"Unlock your business data and gain inovation and competitive advantage with Expert Database Solutions."




Data and Database Integration

Provide a Unified View of Data Across Applications

Data integration involves combining data residing in different sources and providing users with a unified view of these data.

The need for data integration ocurrs as the volume of data collected by a business entity over time becomes very large and the need to share existing data across the entire business enterprise explodes.The process of data integration becomes significant in a variety of situations both commercial and scientific.

Examples:

  • two similar companies merge and need to merge their databases
  • different bioinformatics repositories want to combine research results

The rapid adoption of databases after the 1960s naturally led to the need to share or to merge existing data repositories. This merging can take place at several levels in the database architecture.

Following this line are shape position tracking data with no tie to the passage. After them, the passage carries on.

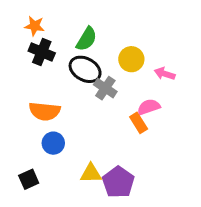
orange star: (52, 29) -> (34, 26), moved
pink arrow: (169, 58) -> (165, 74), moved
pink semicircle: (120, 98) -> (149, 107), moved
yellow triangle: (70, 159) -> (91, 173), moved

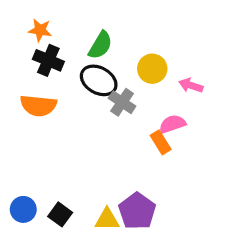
orange semicircle: (45, 111) -> (38, 106), moved
blue circle: (53, 143) -> (23, 209), moved
yellow triangle: (91, 173) -> (107, 219), moved
black square: (29, 179) -> (60, 214), moved, turned -30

One popular solution involves data warehousing. The data warehouse system extracts, transforms, and loads data (ETL) from several data sources into a single queriable database schema. Architecturally, this offers a tightly coupled approach because the data reside together in a single database repository at query-time.

Problems can arise with the data warehouse solution in terms of data "freshness." For example when an original data source gets updated, but the data warehouse still contains the older data and the ETL process needs re-execution. Difficulties also arise in constructing data warehouses when one has only a query interface to a data sources and no access to the full data.

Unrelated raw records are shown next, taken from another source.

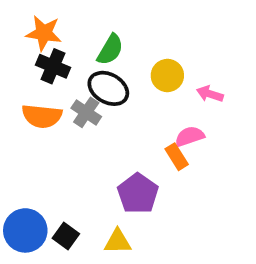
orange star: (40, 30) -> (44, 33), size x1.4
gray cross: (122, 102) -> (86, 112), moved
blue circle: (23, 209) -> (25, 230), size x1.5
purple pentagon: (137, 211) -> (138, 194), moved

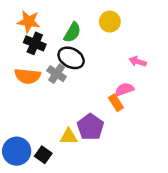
yellow circle: (167, 75) -> (110, 22), moved
yellow triangle: (118, 242) -> (69, 137), moved

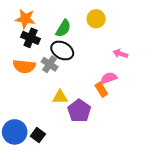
yellow triangle: (69, 137) -> (60, 97), moved

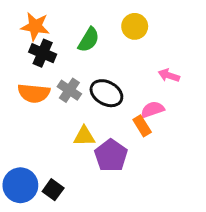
black ellipse: (62, 51) -> (106, 93), moved

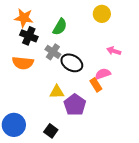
yellow circle: (135, 26) -> (102, 14), moved
gray cross: (69, 90) -> (53, 52), moved
black square: (53, 190) -> (51, 131), moved

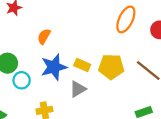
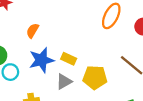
yellow pentagon: (111, 67) -> (95, 77), moved

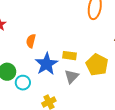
yellow pentagon: (95, 77) -> (97, 65), turned -30

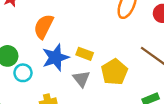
orange semicircle: (31, 41) -> (44, 26), size x1.5
gray triangle: (72, 76) -> (81, 79), turned -35

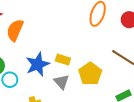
orange semicircle: (44, 26) -> (15, 30), moved

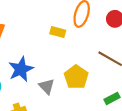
yellow rectangle: (63, 60) -> (58, 32), moved

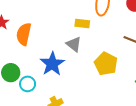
gray triangle: (47, 86) -> (74, 44), moved

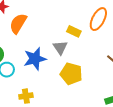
yellow pentagon: (106, 64) -> (71, 74), moved, turned -30

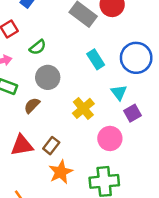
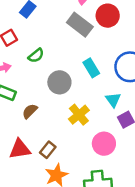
gray circle: (48, 77) -> (59, 82), moved

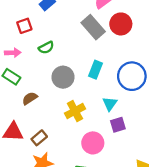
cyan rectangle: (91, 68) -> (96, 70), turned 42

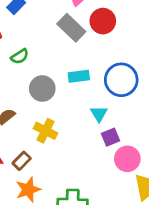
cyan rectangle: (96, 70) -> (79, 76), turned 66
yellow cross: (75, 111) -> (45, 131), moved, turned -30
pink circle: (93, 143) -> (127, 159), moved

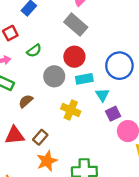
red circle: (103, 21) -> (74, 57), moved
cyan rectangle: (79, 76) -> (84, 79), moved
yellow cross: (45, 131) -> (71, 110), moved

The trend in data integration in recent years has favored loosening the coupling between data. This may involve providing a uniform query interface over a mediated schema, thus transforming a query into specialized queries over the original databases. This process is sometimes called "view-based query-answering" because each of the data sources functions as a view over the (nonexistent) mediated schema. The formal label for this approach is "Local As View" (LAV) where "Local" refers to the local sources/databases.

This model of data integration is not maintenace free as whenever a new source gets integrated and/or an existing source changes its schema the view for the mediated schema must be re-written.